Fatemeh Emami, Hossein Negahban, Ehsan Sinaei, Neda Mostafaee, Behnaz Shahtahmassebi, Mohammad Hossein Ebrahimzadeh, and Mohammad Mehravar

Anterior cruciate ligament (ACL) rupture can impair balance performance, particularly during cognitive motor dual-tasks. This study aimed to determine the effects of various modalities of cognitive load (working memory, and visuospatial and executive function) on postural control parameters in individuals with ACL injury. Twenty-seven ACL-injured and 27 healthy participants were evaluated doing different cognitive tasks (silent backward counting, Benton’s judgment of line orientation, and Stroop color-word test) while standing on a rigid surface or a foam. Each task was repeated three times and then averaged. Center of pressure variables used to measure postural performance included sway area and sway velocity in anterior–posterior and medial–lateral directions. Cognitive performance was also assessed by calculating errors and the score of cognitive tasks. A mixed model analysis of variance for center of pressure parameters indicated that patients had more sways than the healthy group.

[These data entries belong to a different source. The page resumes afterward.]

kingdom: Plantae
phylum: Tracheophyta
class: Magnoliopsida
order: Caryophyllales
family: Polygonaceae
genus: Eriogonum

The interaction of group by postural difficulty by cognitive tasks was statistically significant for cognitive errors (p < .01), and patients with ACL injury indicated more cognitive errors compared to healthy controls while standing on the foam. The main effect of cognitive task was statistically significant for all postural parameters, representing reduced postural sways in both groups with all cognitive tasks. However, ACL-injured patients showed more cognitive errors in difficult postural conditions, suggesting that individuals with ACL injury may prioritize postural control over cognitive task accuracy and adopt the posture-first strategy to maintain balance under dual-task conditions.